The group was on a cliff 30 feet above the zombie horde. What did Ramrod do? He jumped down into the horde! Now I was thinking.. he might die here for good. What can you do? Let's just play it out and see what happens. One pirate NPC died. Pearl went down and was dying.
Mistletoe climbed down and used gust of wind to make space, pushing zombies back. Val teleported into the horde to try to save Pearl. She was immediately dropped to 0 hit points!
Now I was looking at a potential TPK! Yikes. Hoppy the froghemoth jumped down and squashed 4 zombies.
The Indiana Jones Rule: Zavagor swung down on a rope, letting out a wave of flame as he swung by the horde. For this one, I used another of my little rules. "If it is awesome, it happens." Rolls are merely to determine how awesome it is.

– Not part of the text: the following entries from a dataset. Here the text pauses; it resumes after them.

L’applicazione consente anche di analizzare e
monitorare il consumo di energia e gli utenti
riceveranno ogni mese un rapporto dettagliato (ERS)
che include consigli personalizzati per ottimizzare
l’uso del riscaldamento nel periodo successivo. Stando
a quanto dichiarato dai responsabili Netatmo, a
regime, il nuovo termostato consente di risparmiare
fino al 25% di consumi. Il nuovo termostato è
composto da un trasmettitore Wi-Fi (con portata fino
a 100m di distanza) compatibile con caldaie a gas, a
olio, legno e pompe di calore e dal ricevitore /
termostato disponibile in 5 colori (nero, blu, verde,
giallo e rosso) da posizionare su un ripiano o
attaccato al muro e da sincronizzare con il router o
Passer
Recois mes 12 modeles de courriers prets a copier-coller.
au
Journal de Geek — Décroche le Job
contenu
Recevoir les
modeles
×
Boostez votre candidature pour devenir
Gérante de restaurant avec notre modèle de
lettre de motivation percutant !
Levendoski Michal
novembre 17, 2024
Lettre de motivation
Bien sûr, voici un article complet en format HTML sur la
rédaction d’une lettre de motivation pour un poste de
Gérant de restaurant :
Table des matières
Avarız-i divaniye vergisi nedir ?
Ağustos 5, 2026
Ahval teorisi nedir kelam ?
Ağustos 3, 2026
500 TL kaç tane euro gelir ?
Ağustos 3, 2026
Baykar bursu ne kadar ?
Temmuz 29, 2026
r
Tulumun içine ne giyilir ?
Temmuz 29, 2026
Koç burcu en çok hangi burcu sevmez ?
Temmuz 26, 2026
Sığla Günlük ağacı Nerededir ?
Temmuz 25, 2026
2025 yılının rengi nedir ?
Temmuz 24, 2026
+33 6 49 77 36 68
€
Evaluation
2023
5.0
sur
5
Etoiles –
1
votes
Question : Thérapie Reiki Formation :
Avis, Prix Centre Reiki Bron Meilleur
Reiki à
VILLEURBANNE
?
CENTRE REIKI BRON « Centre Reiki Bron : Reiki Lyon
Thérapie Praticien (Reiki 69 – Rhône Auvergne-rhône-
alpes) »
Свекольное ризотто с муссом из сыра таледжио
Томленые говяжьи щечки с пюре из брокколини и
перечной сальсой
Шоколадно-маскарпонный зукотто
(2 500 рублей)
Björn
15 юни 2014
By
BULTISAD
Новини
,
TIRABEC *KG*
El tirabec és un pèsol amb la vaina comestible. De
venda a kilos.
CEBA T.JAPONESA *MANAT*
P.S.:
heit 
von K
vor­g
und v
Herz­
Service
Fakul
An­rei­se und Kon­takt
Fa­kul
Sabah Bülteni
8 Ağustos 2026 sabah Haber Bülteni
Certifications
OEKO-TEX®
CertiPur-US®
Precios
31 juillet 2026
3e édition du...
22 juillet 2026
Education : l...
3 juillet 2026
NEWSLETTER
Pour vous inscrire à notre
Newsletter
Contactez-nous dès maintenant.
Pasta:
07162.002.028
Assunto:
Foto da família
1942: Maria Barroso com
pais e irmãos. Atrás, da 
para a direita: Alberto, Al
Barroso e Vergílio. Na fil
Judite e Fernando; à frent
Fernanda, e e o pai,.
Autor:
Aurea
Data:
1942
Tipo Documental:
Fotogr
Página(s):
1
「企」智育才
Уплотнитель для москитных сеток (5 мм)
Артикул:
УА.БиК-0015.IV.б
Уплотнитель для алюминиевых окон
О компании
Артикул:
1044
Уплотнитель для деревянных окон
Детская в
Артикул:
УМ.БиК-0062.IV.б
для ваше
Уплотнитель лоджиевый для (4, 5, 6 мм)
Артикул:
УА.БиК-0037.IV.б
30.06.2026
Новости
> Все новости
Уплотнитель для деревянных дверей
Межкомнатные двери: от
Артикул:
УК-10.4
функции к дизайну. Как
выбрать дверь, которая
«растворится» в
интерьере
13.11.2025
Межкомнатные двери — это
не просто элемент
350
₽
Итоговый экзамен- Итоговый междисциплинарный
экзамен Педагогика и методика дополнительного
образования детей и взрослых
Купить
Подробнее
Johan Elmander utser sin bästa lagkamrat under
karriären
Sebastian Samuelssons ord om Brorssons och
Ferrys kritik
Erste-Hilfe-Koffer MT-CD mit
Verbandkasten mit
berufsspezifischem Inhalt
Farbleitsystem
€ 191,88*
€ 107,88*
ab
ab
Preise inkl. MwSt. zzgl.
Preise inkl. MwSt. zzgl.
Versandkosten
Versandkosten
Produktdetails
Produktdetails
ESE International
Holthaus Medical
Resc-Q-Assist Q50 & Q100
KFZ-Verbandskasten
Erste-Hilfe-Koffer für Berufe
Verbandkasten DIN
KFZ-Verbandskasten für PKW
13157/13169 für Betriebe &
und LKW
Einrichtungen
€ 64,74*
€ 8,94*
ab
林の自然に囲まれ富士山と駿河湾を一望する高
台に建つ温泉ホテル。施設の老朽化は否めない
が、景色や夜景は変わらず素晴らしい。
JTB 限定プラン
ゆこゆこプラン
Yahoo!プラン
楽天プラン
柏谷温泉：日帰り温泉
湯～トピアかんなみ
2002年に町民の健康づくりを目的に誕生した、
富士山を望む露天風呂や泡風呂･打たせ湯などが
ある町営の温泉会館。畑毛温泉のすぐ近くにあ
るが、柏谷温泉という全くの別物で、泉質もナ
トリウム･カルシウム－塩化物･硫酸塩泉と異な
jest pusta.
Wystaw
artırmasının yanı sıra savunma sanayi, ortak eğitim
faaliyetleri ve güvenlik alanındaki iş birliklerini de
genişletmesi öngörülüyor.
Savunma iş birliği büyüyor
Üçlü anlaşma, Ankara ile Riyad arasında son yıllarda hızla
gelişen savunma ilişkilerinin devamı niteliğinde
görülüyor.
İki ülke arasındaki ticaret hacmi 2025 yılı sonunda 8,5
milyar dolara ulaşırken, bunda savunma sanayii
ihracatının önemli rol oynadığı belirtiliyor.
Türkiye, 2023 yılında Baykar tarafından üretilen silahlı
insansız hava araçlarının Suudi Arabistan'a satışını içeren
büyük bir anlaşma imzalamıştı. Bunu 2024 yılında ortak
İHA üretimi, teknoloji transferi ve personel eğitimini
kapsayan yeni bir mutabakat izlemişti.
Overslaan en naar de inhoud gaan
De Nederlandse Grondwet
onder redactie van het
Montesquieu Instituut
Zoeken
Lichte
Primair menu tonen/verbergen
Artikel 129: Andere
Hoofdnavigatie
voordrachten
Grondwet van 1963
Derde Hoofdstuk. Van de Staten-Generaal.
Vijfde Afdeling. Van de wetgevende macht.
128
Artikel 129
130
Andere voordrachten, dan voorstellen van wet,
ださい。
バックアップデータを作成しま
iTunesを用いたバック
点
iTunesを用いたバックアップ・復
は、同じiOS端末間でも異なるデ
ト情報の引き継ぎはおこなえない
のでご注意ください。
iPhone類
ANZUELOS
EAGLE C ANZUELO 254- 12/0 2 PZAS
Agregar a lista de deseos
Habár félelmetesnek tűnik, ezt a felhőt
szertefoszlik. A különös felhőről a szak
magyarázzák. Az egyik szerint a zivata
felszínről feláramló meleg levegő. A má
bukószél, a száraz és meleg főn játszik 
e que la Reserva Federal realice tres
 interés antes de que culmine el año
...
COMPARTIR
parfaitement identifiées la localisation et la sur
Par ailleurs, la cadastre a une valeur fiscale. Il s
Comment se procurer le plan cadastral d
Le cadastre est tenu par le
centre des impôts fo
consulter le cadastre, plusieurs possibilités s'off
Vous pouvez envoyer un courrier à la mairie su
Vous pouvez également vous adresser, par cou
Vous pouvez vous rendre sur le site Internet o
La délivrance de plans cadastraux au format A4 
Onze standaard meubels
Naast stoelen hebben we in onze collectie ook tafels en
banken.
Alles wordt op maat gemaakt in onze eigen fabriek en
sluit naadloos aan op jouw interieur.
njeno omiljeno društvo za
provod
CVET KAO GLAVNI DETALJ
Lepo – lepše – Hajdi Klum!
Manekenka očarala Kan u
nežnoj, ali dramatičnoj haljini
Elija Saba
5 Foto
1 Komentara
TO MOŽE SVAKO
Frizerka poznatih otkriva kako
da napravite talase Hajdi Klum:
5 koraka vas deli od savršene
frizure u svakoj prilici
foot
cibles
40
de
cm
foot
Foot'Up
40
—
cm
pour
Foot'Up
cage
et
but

So, in one round, he tied a rope around his waist, the other end around a tree, swung down on the rope and cast a spell. Deciding how far to bend the rules is very tricky, but players love it so much and it tends to electrify the game when done in moderation.
I want my game to be like Indiana Jones movies. If somebody does something Indiana Jones-y, I'm going to bend over backwards for them. Not all the time, but when it feels right.
A zombie clamped down on Mistletoe's ear. Zavagor's momentum swung him back. Mistletoe grabbed on and swung with Zavagor up to the safety of the cliff. The zombie bit off part of Mistletoe's ear. Later, the pirates made him a wooden peg-ear.
I allowed the group to plow through zombie squares. It happens in zombie movies, and the group has a 23 strength, so what the heck. Ramrod picked up Val and Pearl. He ran through the horde, taking quite a few attacks of opportunity. He was able to outrun the horde. Val rolled a natural 20 on her death save! She reached across and stabilized Pearl.
That's when the group realized that Hoppy was alone in the middle of the horde, getting swarmed! That's where we stopped.
Good session! The next one is another dinosaur race, where I tested my new rules. It went great!